Step 3: Buy Your Treasury ETF
Once your cash is settled, log into your broker, search for the ticker symbol SGOV, and place a "Market Buy" order during regular stock market hours (9:30 AM to 4:00 PM Eastern Time). Buy as many shares as your cash allows.
Step 4: Set Up Dividend Reinvestment
SGOV will pay you a cash dividend every single month. To keep your savings compounding automatically, look for the "Dividend Reinvestment" or "DRIP" setting in your brokerage account and turn it ON for SGOV. This automatically uses your monthly interest to buy more shares of the fund.
The Tax-Time Gotcha: How to Claim Your Savings
There is one final, crucial step you must take. When tax season rolls around next year, your broker is going to send you a form called a 1099-DIV or 1099-INT.
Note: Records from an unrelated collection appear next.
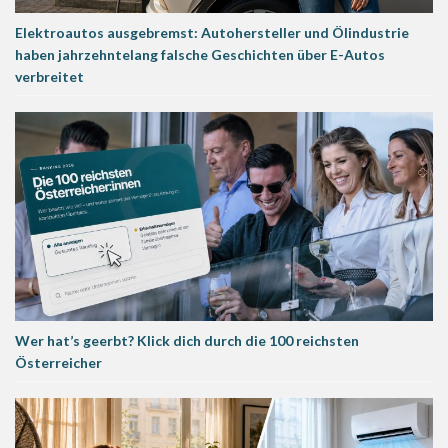
Elektroautos ausgebremst: Autohersteller und Ölindustrie
haben jahrzehntelang falsche Geschichten über E-Autos
verbreitet
Wer hat’s geerbt? Klick dich durch die 100 reichsten
Österreicher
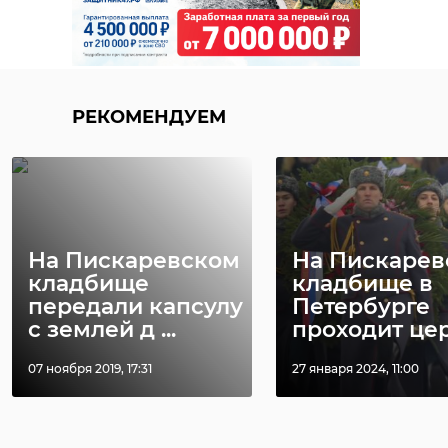
РЕКОМЕНДУЕМ
На Пискаревском
На Пискарев
кладбище
кладбище в
передали капсулу
Петербурге
с землей д ...
проходит цере
07 ноября 2019, 17:31
27 января 2024, 11:00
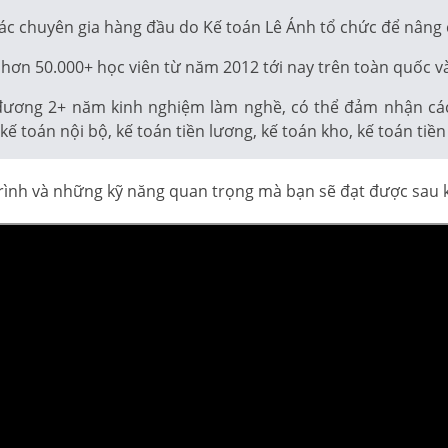
ác chuyên gia hàng đầu do Kế toán Lê Ánh tổ chức để nâng
hơn 50.000+ học viên từ năm 2012 tới nay trên toàn quốc và
đương 2+ năm kinh nghiệm làm nghề, có thể đảm nhận các v
ế toán nội bộ, kế toán tiền lương, kế toán kho, kế toán tiề
 trình và những kỹ năng quan trọng mà bạn sẽ đạt được sau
By default, major tax software programs like TurboTax or TaxSlayer do not always know that your SGOV dividends are state-tax exempt. They will look at your total dividend income and try to tax all of it at the state level. You must manually point out the exemption.
Here is how to do it:
- At the end of the year, search Google for "iShares 2026 tax tax-exempt US government obligations percentage." iShares publishes a simple one-page PDF every year showing exactly what percentage of SGOV's dividends came from US government debt (it is almost always 100% or very close to it).
- When entering your 1099-DIV into your tax software, look for a box or question that asks: "What portion of these dividends came from U.S. Government obligations?"
- Enter the correct percentage from the PDF. The tax software will instantly strip those earnings out of your state tax return, saving you hundreds of dollars in unnecessary state income tax.
Do not let your state government tax your hard-earned emergency fund. Take ten minutes today to open a brokerage account, buy SGOV, and build a tax shield around your cash.
This is educational content, not financial advice.